In the Monthly Miscellany, or Memoirs for the Curious (June 1708), p. 177 it is stated that in the Bishop of Ely’s Library (now at Cambridge) are books “of the first printing in England at Oxford in 1469.”
1480.
“Guido de Columnia de historia Trojana, per T. R. (Theodore Rood). Quarto. 1480.” So Herbert’s Ames, p. 1393. The source of the error was discovered by Cotton to be a forgery in a copy of Guido sine anno et loco preserved in the Earl of Pembroke’s Library at Wilton (Typ. Gaz., 1st ser., 2nd ed., p. 209.)
Before 1487.
“Books from the Oxford Press.... 208*. The Chronicles of England. Folio. Lent by the Earl of Jersey.” So in the Catalogue of the Caxton Celebration, 1877, p. 28. Some error.
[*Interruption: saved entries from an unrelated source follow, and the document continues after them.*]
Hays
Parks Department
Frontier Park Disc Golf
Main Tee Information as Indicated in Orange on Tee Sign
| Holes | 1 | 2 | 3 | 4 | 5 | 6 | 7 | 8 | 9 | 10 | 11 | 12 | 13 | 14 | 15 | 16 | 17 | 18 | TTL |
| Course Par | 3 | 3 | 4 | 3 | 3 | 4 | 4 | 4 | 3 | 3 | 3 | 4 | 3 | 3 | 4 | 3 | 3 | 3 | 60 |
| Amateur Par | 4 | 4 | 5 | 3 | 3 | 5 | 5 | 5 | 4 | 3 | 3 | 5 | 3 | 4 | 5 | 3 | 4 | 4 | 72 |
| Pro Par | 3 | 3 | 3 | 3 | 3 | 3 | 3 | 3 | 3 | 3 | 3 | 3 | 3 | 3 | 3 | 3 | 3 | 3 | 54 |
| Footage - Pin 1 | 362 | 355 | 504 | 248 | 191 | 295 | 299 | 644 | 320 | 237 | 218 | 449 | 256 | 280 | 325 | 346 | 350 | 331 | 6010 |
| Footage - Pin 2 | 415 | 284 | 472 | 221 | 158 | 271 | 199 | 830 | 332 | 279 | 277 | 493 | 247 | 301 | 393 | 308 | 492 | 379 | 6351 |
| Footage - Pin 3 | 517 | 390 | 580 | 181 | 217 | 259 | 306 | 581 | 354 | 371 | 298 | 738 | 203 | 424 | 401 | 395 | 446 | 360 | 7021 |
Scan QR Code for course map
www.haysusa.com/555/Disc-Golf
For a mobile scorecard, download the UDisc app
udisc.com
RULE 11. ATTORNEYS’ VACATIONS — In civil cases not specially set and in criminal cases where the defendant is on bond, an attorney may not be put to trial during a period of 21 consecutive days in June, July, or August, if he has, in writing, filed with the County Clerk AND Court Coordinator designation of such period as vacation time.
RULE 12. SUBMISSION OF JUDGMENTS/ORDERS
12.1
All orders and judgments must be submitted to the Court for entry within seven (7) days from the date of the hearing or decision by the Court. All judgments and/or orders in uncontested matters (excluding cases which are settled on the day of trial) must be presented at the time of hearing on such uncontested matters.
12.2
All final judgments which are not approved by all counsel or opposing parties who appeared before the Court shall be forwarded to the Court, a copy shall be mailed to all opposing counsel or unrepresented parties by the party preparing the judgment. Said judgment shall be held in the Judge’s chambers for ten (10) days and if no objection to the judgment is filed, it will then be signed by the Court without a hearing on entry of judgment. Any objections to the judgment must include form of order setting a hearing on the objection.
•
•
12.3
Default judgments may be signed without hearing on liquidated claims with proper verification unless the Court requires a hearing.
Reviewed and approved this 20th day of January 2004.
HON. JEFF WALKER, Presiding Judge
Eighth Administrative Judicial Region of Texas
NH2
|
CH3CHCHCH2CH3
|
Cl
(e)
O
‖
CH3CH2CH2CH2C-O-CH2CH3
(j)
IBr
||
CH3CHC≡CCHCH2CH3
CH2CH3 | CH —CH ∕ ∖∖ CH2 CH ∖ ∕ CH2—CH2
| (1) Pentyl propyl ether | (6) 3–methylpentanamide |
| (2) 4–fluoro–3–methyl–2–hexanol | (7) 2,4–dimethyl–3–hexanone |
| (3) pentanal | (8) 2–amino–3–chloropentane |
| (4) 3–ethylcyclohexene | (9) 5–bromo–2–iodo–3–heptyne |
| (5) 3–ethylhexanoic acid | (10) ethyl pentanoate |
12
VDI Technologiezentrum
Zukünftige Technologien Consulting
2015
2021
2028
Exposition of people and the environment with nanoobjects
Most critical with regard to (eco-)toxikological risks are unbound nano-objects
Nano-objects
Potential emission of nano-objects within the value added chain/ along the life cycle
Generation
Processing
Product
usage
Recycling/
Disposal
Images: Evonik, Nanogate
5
The reference is no doubt to Caxton’s Chronicle of England, printed in 1482.
1489.
When Cotton printed his Typographical Gazetteer, 2nd series, (Oxf. 1866) he believed that an Indulgence of 1489 (altered to 1499), in the Library of Trinity College, Dublin, was printed at Oxford. It is “a small broadside on vellum, consisting of 24 lines only, printed very closely and occupying a space of about nine inches by six.” The Indulgence is from Johannes de Gigliis alias de Liliis Apostolicus Subdiaconus, granted by Pope Innocent iii: and is dated 1499, there being no name of place or date of printing. There is no doubt that Cotton was mistaken in attributing this piece to the Oxford press.
1498.
1. Bagford, in his inaccurate way, gives the title of an edition of the Greek text of the Ethics of Aristotle by Aretinus “Oxon. 1498” (Brit. Mus. MS. Harl. 5901, fol. 3). He mentions the 1479 edition of the Latin text separately, but the former date can only be due to some confusion with the latter.